В первые месяцы беременности она уехала в свою Сибирь, к матери, старушке, что приезжала в Москву дважды: однажды за телом моей матери и второй раз за пенсией. Ее присутствия я страшно стеснялся перед своими друзьями, перед соседями, двором. Она была вся какая-то косматая, растрепанная, с прощелками злых глаз — готовая Баба-яга. А ведь это была мама моей мамы.
Там, в Абакане или Тайшете, мама чуть не вышла замуж за своего одноклассника, вздыхавшего по ней до тех пор. Однажды этот странный хакас-одноклассник пригласил ее посреди августовского пекла на местное озеро, позагорать. Они сели в старенький «Москвич», наподобие тех, что собирала мама, протряслись три часа в дороге, и там у озера — на солнце, целый день — он читал ей вслух книгу под названием «Посторонний» некоего Камю, книгу, что он достал по блату в областной библиотеке. Мать рассказывала, что ее в душном «Москвиче» не только хватил солнечный удар и она потеряла сознание, но и на всю жизнь отбило охоту к литературе: так муторно и невыносимо было это ощущение солнца и бессмыслицы, дышавшее из этой книги и из этого дня. И хотя мать говорила, что мысль о возможности родить этому простодушному хакасу через 6–7 месяцев негритенка в отместку за этот солнечнолитературный удар — дескать, пережарился ребенок в тот день на озере! — и посетила ее на мгновение, но она пожалела-таки беднягу и сбежала обратно в Москву.
Опять она вернулась на свою станцию «Автозаводская», с ее тонкими, элегантными мраморными колоннами, напоминающими обнаженные до бедер женские ноги, и фонарями наподобие сучьего вымени (так я запомнил эту станцию в ее раздраженном описании), и на самом выходе из метро, у трансформаторно-образной облицовки в виде перевернутой буквы «Ш» с лишним элементом, она упала без сознания на свои чемоданы.
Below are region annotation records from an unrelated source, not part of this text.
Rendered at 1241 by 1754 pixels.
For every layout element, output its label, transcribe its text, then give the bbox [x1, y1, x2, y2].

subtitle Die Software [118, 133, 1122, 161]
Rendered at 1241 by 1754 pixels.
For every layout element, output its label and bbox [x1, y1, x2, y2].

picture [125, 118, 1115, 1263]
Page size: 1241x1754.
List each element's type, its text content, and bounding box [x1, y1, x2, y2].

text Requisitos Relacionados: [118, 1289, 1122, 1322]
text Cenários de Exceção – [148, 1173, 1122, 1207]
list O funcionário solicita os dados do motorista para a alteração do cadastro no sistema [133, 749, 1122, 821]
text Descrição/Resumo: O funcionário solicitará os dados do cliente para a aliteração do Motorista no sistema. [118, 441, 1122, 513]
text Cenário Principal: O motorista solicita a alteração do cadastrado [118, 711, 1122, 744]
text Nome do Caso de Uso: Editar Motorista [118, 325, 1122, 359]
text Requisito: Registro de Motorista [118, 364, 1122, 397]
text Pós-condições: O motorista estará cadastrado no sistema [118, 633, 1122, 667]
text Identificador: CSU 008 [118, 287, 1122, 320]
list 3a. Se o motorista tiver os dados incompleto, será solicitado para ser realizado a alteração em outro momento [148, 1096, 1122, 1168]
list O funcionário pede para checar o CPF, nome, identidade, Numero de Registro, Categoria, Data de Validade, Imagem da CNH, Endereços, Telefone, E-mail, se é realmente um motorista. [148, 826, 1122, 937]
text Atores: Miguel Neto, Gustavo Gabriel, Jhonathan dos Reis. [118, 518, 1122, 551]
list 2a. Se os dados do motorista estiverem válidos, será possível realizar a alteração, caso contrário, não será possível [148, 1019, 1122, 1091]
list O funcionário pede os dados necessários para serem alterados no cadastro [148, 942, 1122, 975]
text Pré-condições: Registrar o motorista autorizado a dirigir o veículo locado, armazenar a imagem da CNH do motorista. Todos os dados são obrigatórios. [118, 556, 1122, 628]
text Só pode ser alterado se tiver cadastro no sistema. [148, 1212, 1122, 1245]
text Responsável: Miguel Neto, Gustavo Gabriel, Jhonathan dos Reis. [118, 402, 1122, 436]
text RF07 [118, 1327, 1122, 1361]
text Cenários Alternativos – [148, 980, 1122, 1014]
Станция метро «Павелецкая»-радиальная
Ближе к родам к ней приехала не мать, но отец — армейский полковник в отставке, человек по благородной и древней фамилии Ржевский. Он отдыхал по путевке где-то в Назрани. Поскольку ему пришлось менять маршрут и ехать через Москву, он договорился через коменданта вокзала, что его возьмут на поезд Назрань — Москва сопровождающим охранником вагона-ресторана, где ему выделили бесплатное купе, и через пару дней поезд прибыл на Павелецкий вокзал. Правда, поскольку поезд прибыл поздно, дед мой решил не искать в зимних потемках общежитие своей дочери, а заночевал в вагоне-ресторане, заодно охраняя его.
Глубокой ночью он услышал женский вопль. Поначалу ему показалось, что это снится его рожающая дочь, но, очухавшись, он понял, что крик о помощи несется откуда-то снаружи. А потому как человек благородный, к тому же военный, он схватил противопожарный багор и распахнул дверь. В узком промежутке между двумя составами на фиолетовом снегу он увидел две темные фигуры: обессиленная и охрипшая женщина издавала звуки, как освежеванная овца. Дед с командирским криком бросился на помощь, но, прежде чем он успел разобраться в диспозиции, бросившаяся навстречу фигура вышибла из его рук багор, и тут же дед ощутил резкий ожог в груди. Падая под вагон, он каким-то чудом сообразил, что здесь подцеплен ломик, которым обходчики проверяют целость колес, и, судорожно выхватив его, долбанул им по этой черной фигуре. Удар пришелся по голове, и фигура рухнула мешком на снег. Женщина, вся зареванная и избитая, со страхом подползла к деду и, увидев темную лужу вокруг него, стала выть в голос. Через некоторое время понабежали проводники, вызвали милицию и «скорую», и деда — вместо поездки на «Автозаводскую» — увезли в Склифосовского.